-- AVAILABLE RECORDS follows --

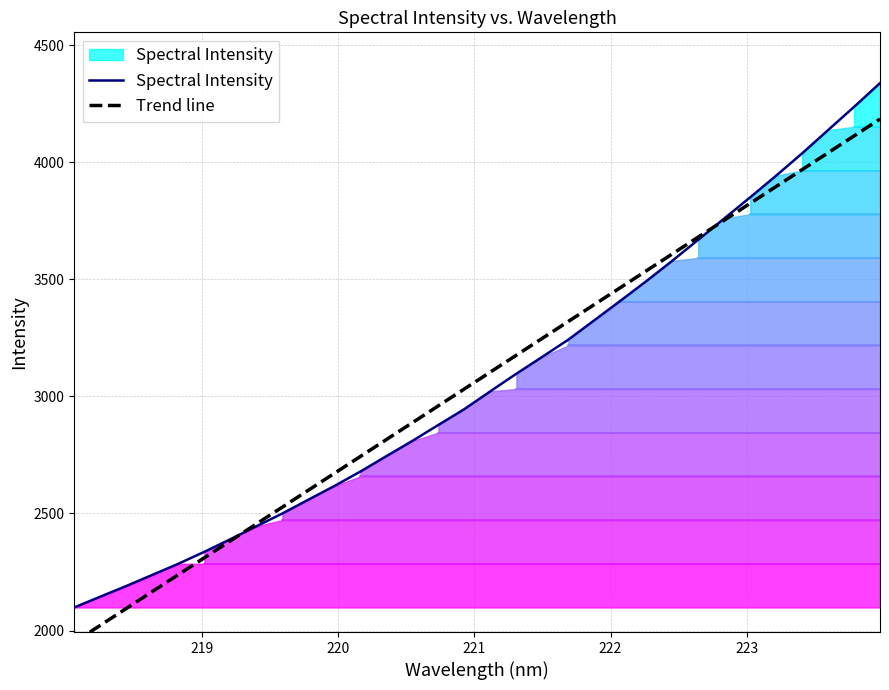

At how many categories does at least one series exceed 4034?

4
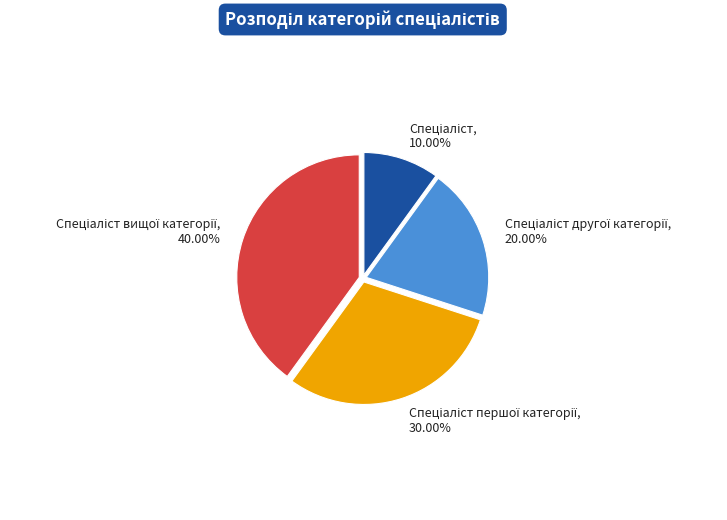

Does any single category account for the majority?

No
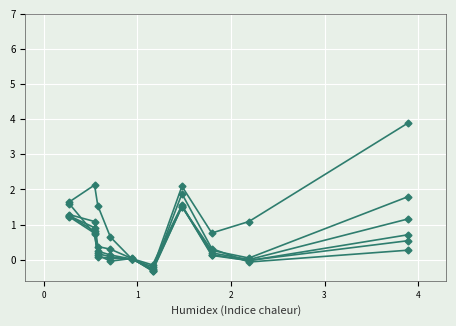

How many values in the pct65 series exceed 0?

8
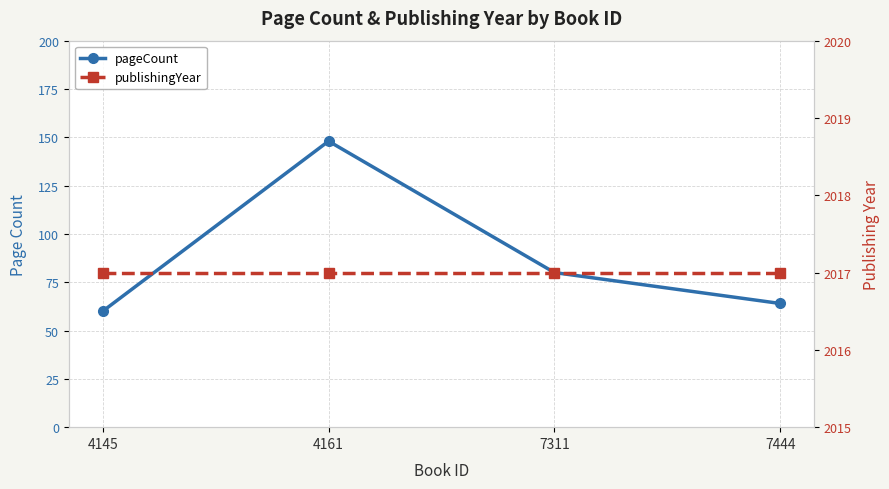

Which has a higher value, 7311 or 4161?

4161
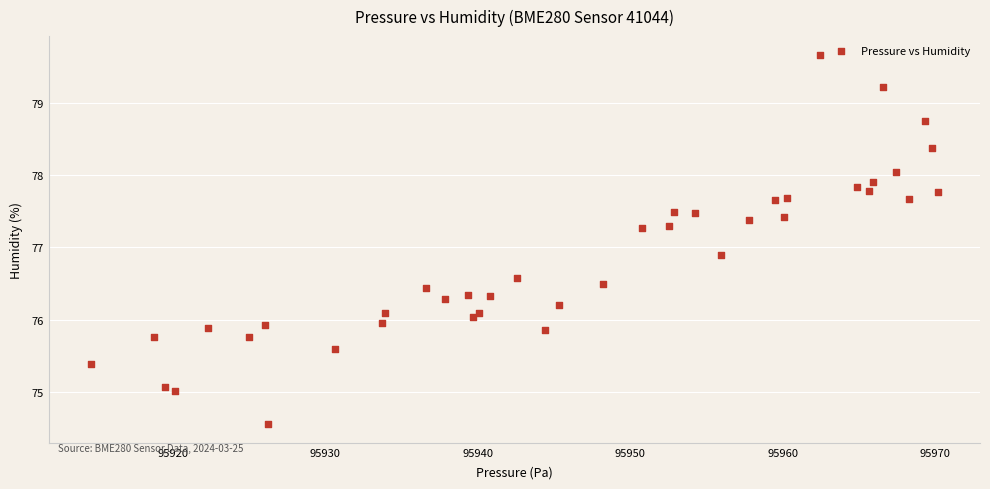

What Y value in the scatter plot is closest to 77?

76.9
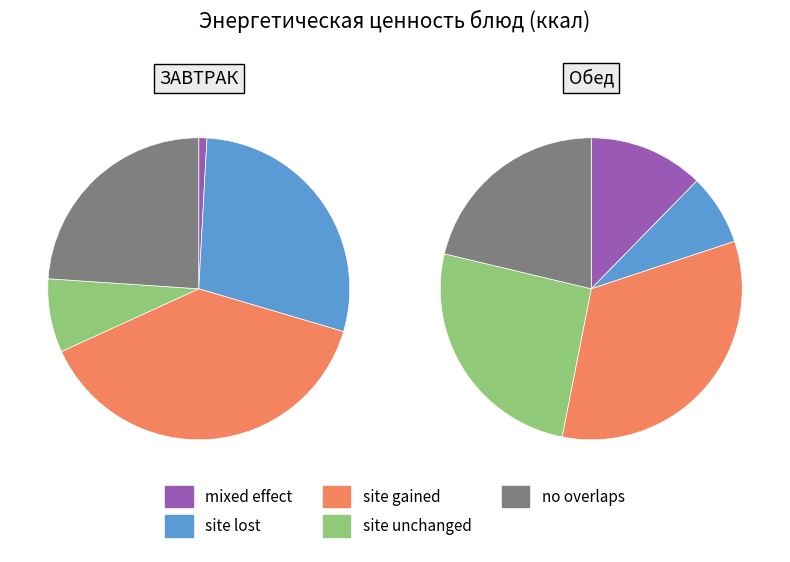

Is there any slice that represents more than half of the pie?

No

-- AVAILABLE RECORDS concluded --

DIRECTIONS FOR THIS TASK
Reproduce all of the lines above word for word, leaving out the pictures.

ANSWER FOR THIS EXERCISE
At how many categories does at least one series exceed 4034?

4

Does any single category account for the majority?

No

How many values in the pct65 series exceed 0?

8

Which has a higher value, 7311 or 4161?

4161

What Y value in the scatter plot is closest to 77?

76.9

Is there any slice that represents more than half of the pie?

No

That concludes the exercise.